Your name is Lorenzo II de' Medici (Duke of Urbino) and you have recently inherited the leadership of the city-state of Florence. Your family, which made its fortune in banking can claim Popes, Cardinals, Princes and other figures of power over the last couple of centuries. Medicis can even make the claim to have ushered in the Renaissance itself! Sadly, your family was removed from power when Charles VIII of France invaded Italy, then a crazy monk named Savanarola led an uprising and took control. Your family recently reclaimed power in 1512 and Pope Leo X (your uncle) installed you as ruler of Florence, a city-state controlling Tuscany in central Italy.
Interestingly, you have received a personal advanced copy of a new treatise entitled The Prince from a former Republican-period leader of your home city-state named Niccolo Machiavelli. You were surprised to receive this and a kind letter from him, considering that he was wrongly tortured and jailed by you for three weeks. You have acted with indifference toward Machiavelli and his new book, but privately you are amazed and hope to use in it to your advantage. Still, you don't know whether it will work in practice. As you sit and ponder its advice on how to stay in power, decisions already await your consideration.
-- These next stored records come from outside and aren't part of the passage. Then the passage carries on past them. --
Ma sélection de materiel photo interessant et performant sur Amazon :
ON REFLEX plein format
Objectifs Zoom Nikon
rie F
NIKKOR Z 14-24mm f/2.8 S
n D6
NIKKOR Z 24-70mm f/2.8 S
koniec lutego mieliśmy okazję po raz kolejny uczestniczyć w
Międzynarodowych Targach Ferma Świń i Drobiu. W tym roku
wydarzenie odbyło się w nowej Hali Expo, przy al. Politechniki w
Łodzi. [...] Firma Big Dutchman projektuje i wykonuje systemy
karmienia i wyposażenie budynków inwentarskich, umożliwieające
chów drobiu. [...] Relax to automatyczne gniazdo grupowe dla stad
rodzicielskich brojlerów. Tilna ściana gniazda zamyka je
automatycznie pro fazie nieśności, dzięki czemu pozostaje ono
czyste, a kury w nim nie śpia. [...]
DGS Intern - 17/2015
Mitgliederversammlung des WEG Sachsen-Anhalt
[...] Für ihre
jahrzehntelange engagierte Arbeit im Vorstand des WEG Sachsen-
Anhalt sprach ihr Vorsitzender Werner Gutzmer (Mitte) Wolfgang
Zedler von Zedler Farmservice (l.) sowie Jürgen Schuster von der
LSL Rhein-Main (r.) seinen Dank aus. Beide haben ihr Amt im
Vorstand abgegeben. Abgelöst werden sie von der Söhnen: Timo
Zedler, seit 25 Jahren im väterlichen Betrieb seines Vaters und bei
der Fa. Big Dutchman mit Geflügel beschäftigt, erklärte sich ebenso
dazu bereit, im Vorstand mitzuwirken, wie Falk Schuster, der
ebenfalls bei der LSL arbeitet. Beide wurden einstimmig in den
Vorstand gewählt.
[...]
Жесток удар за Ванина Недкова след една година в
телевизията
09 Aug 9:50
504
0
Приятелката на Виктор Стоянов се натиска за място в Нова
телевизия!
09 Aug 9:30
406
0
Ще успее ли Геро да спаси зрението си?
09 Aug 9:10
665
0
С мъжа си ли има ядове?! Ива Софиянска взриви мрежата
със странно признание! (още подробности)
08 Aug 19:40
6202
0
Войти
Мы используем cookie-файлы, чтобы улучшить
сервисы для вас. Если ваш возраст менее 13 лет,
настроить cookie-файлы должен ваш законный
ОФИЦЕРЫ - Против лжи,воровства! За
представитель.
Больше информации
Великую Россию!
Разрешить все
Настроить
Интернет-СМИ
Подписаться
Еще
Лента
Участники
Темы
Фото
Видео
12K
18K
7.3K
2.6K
You will make ten decisions which, according to Machiavelli's The Prince, either help a Prince retain power and control or do not. There is no scoring device, so you will need to keep track of your score. You receive 1 point for making the best decision or nothing for all others. A scoring chart will be provided at the end so you may measure your performance. Be sure to read the descriptions explaining why your decision was a good or poor one according to Machiavelli. Get a piece of paper and pen handy, then press the "Start" button below to begin.
Note: This simulation often uses historical names and places in order to illustrate the political ideas of Niccolo Machiavelli. Some of the events and information contained in these scenarios are partly fictional, and sometimes not historically accurate. For example, Pope Leo X died before (not after) Lorenzo II de' Medici.